The news that simply changing the packaging of paracetamol tablets as well as restricting the size of the packets had cut the number of suicidal deaths by paracetamol overdose is quite chilling. I had always assumed that if someone intended to kill themselves there was little anyone else could do to stop them. And of course, for those who are truly determined that is true.

But what came out of the research into paracetamol deaths was the surprising knowledge that, sometimes, suicidal despair can disappear as quickly as it appears. According to one psychologist interviewed, sometimes the mere hassle of having to go to the chemist for more tablets provides the distraction, and the wake-up call, needed to change their mind. Even introducing blister packs rather than having loose jars of pills stops some people from swallowing a fatal dose. I’ve heard of people dying from frustration, but rarely the reverse.

The harder it is to kill yourself, and others, the fewer people will do it. I think that’s why I favour gun control because you may not be able to legislate against random acts of fury and insanity, but you can make it less likely that those random acts will end in multiple deaths simply by keeping as many people as possible away from loaded guns. Let them make do with kicking a can down the road like the rest of us.

The desperate will always find ways to kill themselves, but the harder we make it for them, the more chance we have of helping them through that black cloud. It’s 50 years since Sylvia Plath killed herself with gas from her oven during a dreadful bitter winter. Listening to interviews with her friends this week it is hard to think of any more they could have done to help her.
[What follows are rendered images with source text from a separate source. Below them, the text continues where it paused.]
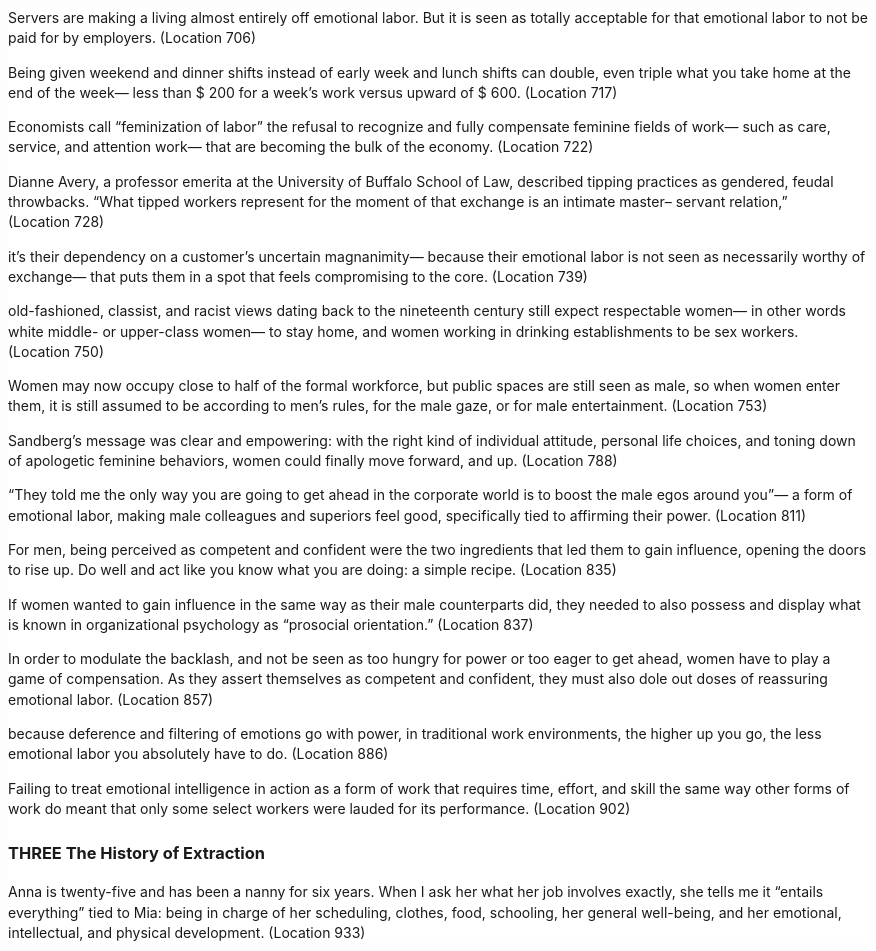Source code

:Servers are making a living almost entirely off emotional labor. But it is seen as totally acceptable for that emotional labor to not be paid for by employers. (Location 706)

Being given weekend and dinner shifts instead of early week and lunch shifts can double, even triple what you take home at the end of the week— less than $ 200 for a week’s work versus upward of $ 600. (Location 717)

Economists call “feminization of labor” the refusal to recognize and fully compensate feminine fields of work— such as care, service, and attention work— that are becoming the bulk of the economy. (Location 722)

Dianne Avery, a professor emerita at the University of Buffalo School of Law, described tipping practices as gendered, feudal throwbacks. “What tipped workers represent for the moment of that exchange is an intimate master– servant relation,” (Location 728)

it’s their dependency on a customer’s uncertain magnanimity— because their emotional labor is not seen as necessarily worthy of exchange— that puts them in a spot that feels compromising to the core. (Location 739)

old-fashioned, classist, and racist views dating back to the nineteenth century still expect respectable women— in other words white middle- or upper-class women— to stay home, and women working in drinking establishments to be sex workers. (Location 750)

Women may now occupy close to half of the formal workforce, but public spaces are still seen as male, so when women enter them, it is still assumed to be according to men’s rules, for the male gaze, or for male entertainment. (Location 753)

Sandberg’s message was clear and empowering: with the right kind of individual attitude, personal life choices, and toning down of apologetic feminine behaviors, women could finally move forward, and up. (Location 788)

“They told me the only way you are going to get ahead in the corporate world is to boost the male egos around you”— a form of emotional labor, making male colleagues and superiors feel good, specifically tied to affirming their power. (Location 811)

For men, being perceived as competent and confident were the two ingredients that led them to gain influence, opening the doors to rise up. Do well and act like you know what you are doing: a simple recipe. (Location 835)

If women wanted to gain influence in the same way as their male counterparts did, they needed to also possess and display what is known in organizational psychology as “prosocial orientation.” (Location 837)

In order to modulate the backlash, and not be seen as too hungry for power or too eager to get ahead, women have to play a game of compensation. As they assert themselves as competent and confident, they must also dole out doses of reassuring emotional labor. (Location 857)

because deference and filtering of emotions go with power, in traditional work environments, the higher up you go, the less emotional labor you absolutely have to do. (Location 886)

Failing to treat emotional intelligence in action as a form of work that requires time, effort, and skill the same way other forms of work do meant that only some select workers were lauded for its performance. (Location 902)

### THREE The History of Extraction
Anna is twenty-five and has been a nanny for six years. When I ask her what her job involves exactly, she tells me it “entails everything” tied to Mia: being in charge of her scheduling, clothes, food, schooling, her general well-being, and her emotional, intellectual, and physical development. (Location 933)
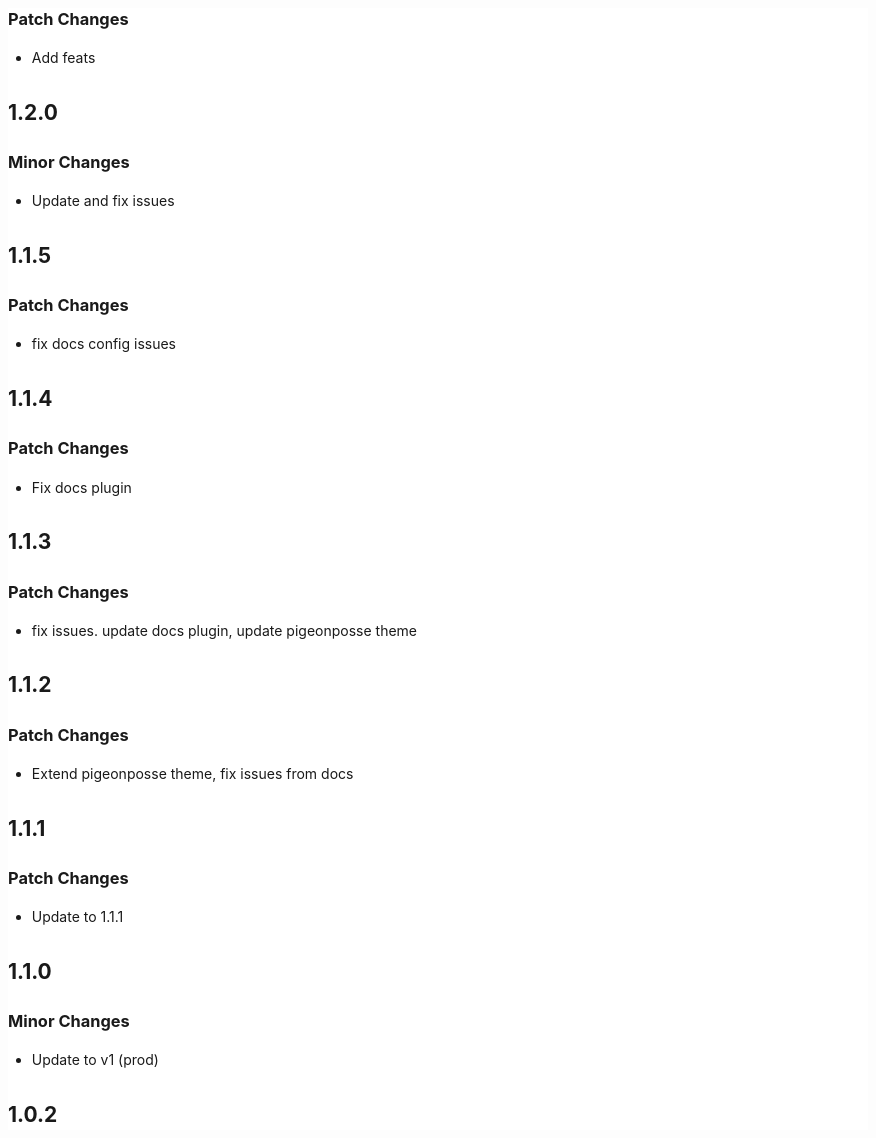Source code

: ### Patch Changes

- Add feats

## 1.2.0

### Minor Changes

- Update and fix issues

## 1.1.5

### Patch Changes

- fix docs config issues

## 1.1.4

### Patch Changes

- Fix docs plugin

## 1.1.3

### Patch Changes

- fix issues. update docs plugin, update pigeonposse theme

## 1.1.2

### Patch Changes

- Extend pigeonposse theme, fix issues from docs

## 1.1.1

### Patch Changes

- Update to 1.1.1

## 1.1.0

### Minor Changes

- Update to v1 (prod)

## 1.0.2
Friends begged in vain for her to continue to stay with them while she recovered from the heartbreak of losing her husband, Ted Hughes. The only person who could have helped at that time was herself. Soon after her death, legislation was brought in to remove carbon monoxide from domestic gas, and by 1975 it was impossible for anyone else to kill themselves the way she had. Who knows if that would have helped her or not, but at least the rest of us have one more reason for making it through the night.